Nor did this seem to be part of the show, but maybe???
A great navigational landmark
If you watched the TV show, you heard them talk a lot about Mt. Pilot. So of course, that is real, but it is really Pilot Mountain and it is a State Park. It is also known as a navigational landmark for centuries….and we get excited as soon as we see it! And did we every enjoy this beautiful park with some great hiking and great summit views. We weren’t very original and hiked some of the same paths each time we visited.
There is also the Town of Pilot Mountain!
Entrance to the State Park
The trails are well marked and easy to navigate
We love walking in the woods!
They have made some improvements since we were first here. There now is a great trail up to the top of the mountain, but sadly, we didn’t have a chance to try it. We drove to the top each time we’ve visited. It is breathtakingly beautiful there. Next time, we WILL hike up to the top!
As you enter the top of the park, you can look over to the top of Pilot Mountain
The view from the top
Glad they have it fenced as you walk around the top
And there are many other places to hike and explore. We loved the challenge of Hanging Mountain State Park. We climbed to the top of the mountain in September 2014. This was a real coup for Bill as he really hates heights, but he loves the mountains. So he braved this climb….
I couldn’t find Bill and suddenly saw him on an opposite peak from me! And that is a group of teens below him!
We’ll let this slide show speak for itself! What a fabulous place to explore and hike!
This last visit, we decided we needed to try something different and travel a bit aways. We used the schematic of the mountains you could see on top of Pilot Mountain to pick out Fisher Peak, on the state line of Virginia and North Carolina. It’s elevation is 3,750′ and appeared to only be 15 miles or so away. It was actually farther and we never felt we were at that elevation. And of course, a storm blew in so that made us shorten our hike.
This wasn’t the easiest place to find. It’s this exit
And through this town
Follow the signs to the Music Center…..
and you end up here. We went back down to a parking area just past the stop signs in the last picture.

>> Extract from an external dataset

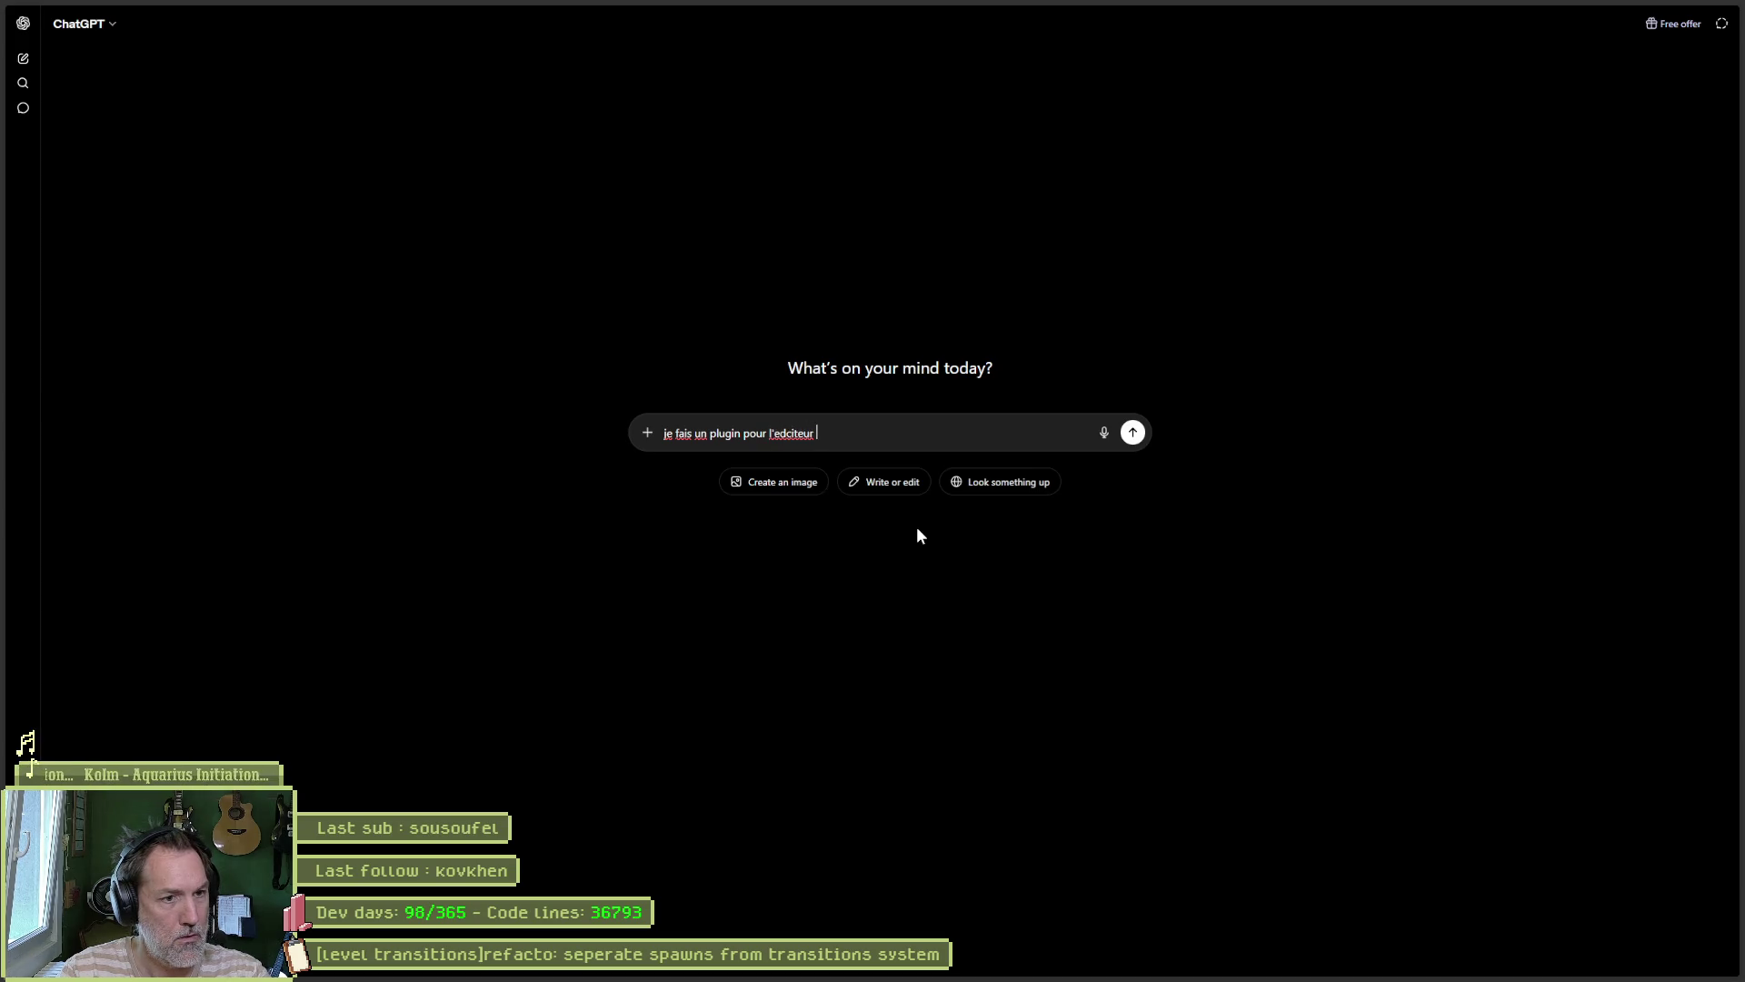
text(godot. )
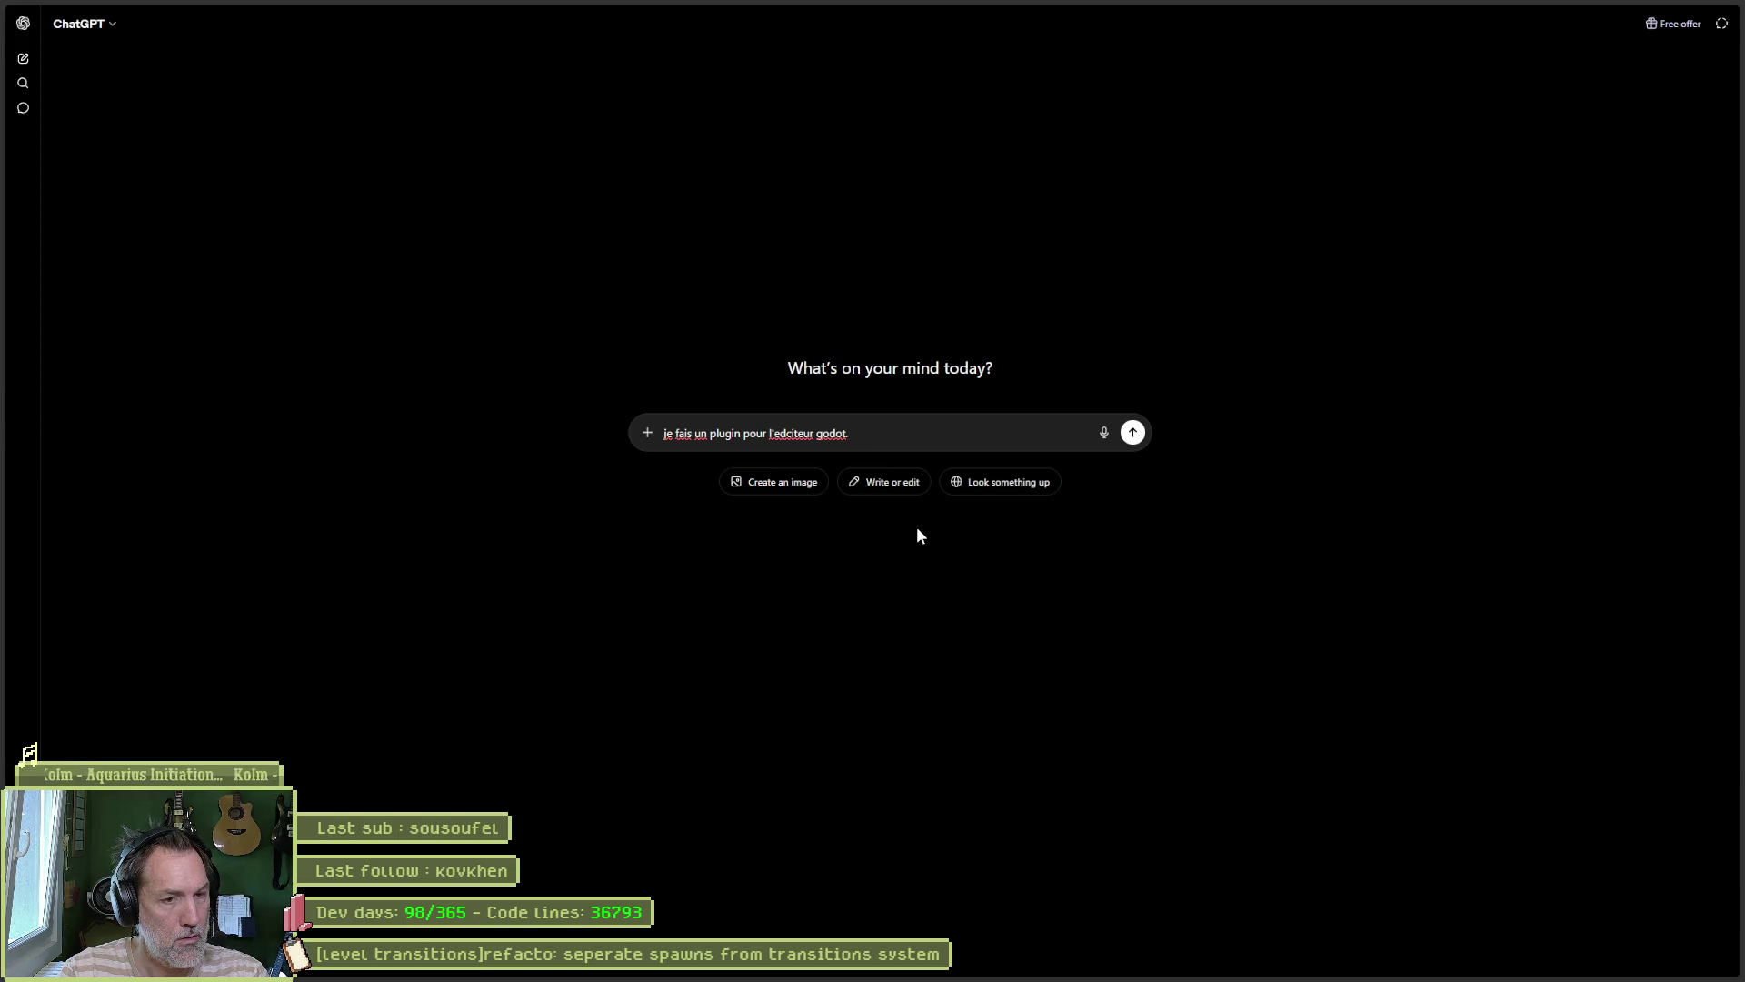
text(c'est une drop-down list)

We chose to walk to the trail head which added a mile to the hike.
We went through woods and …
through a meadow when we heard a lightening strike! We hightailed it back to the car.
We had hoped to spend more time here, but we were meeting friends down the road, so off we went, knowing we still had more things to see and do. So we plan to return!
This was our most recent site.
Each time we visited before, there really weren’t many others there. But this time, there were a lot more RVs. And most interesting, there was a North Carolina Chapter of “Campers on Mission” rally starting as we were leaving. We hated to miss it as we know we have much in common with these campers and enjoyed talking to them as we prepared to leave. From their website:
Campers On Mission (COM) is a national fellowship of Christian Campers who proclaim the gospel of Jesus Christ as they go. NCCOM is one of many state chapters offering Christians of all denominations the opportunity for fellowship and service beyond the walls of their churches. Though they go as missionaries from their churches, they utilize COM as the key instrument of organization, fellowship and training.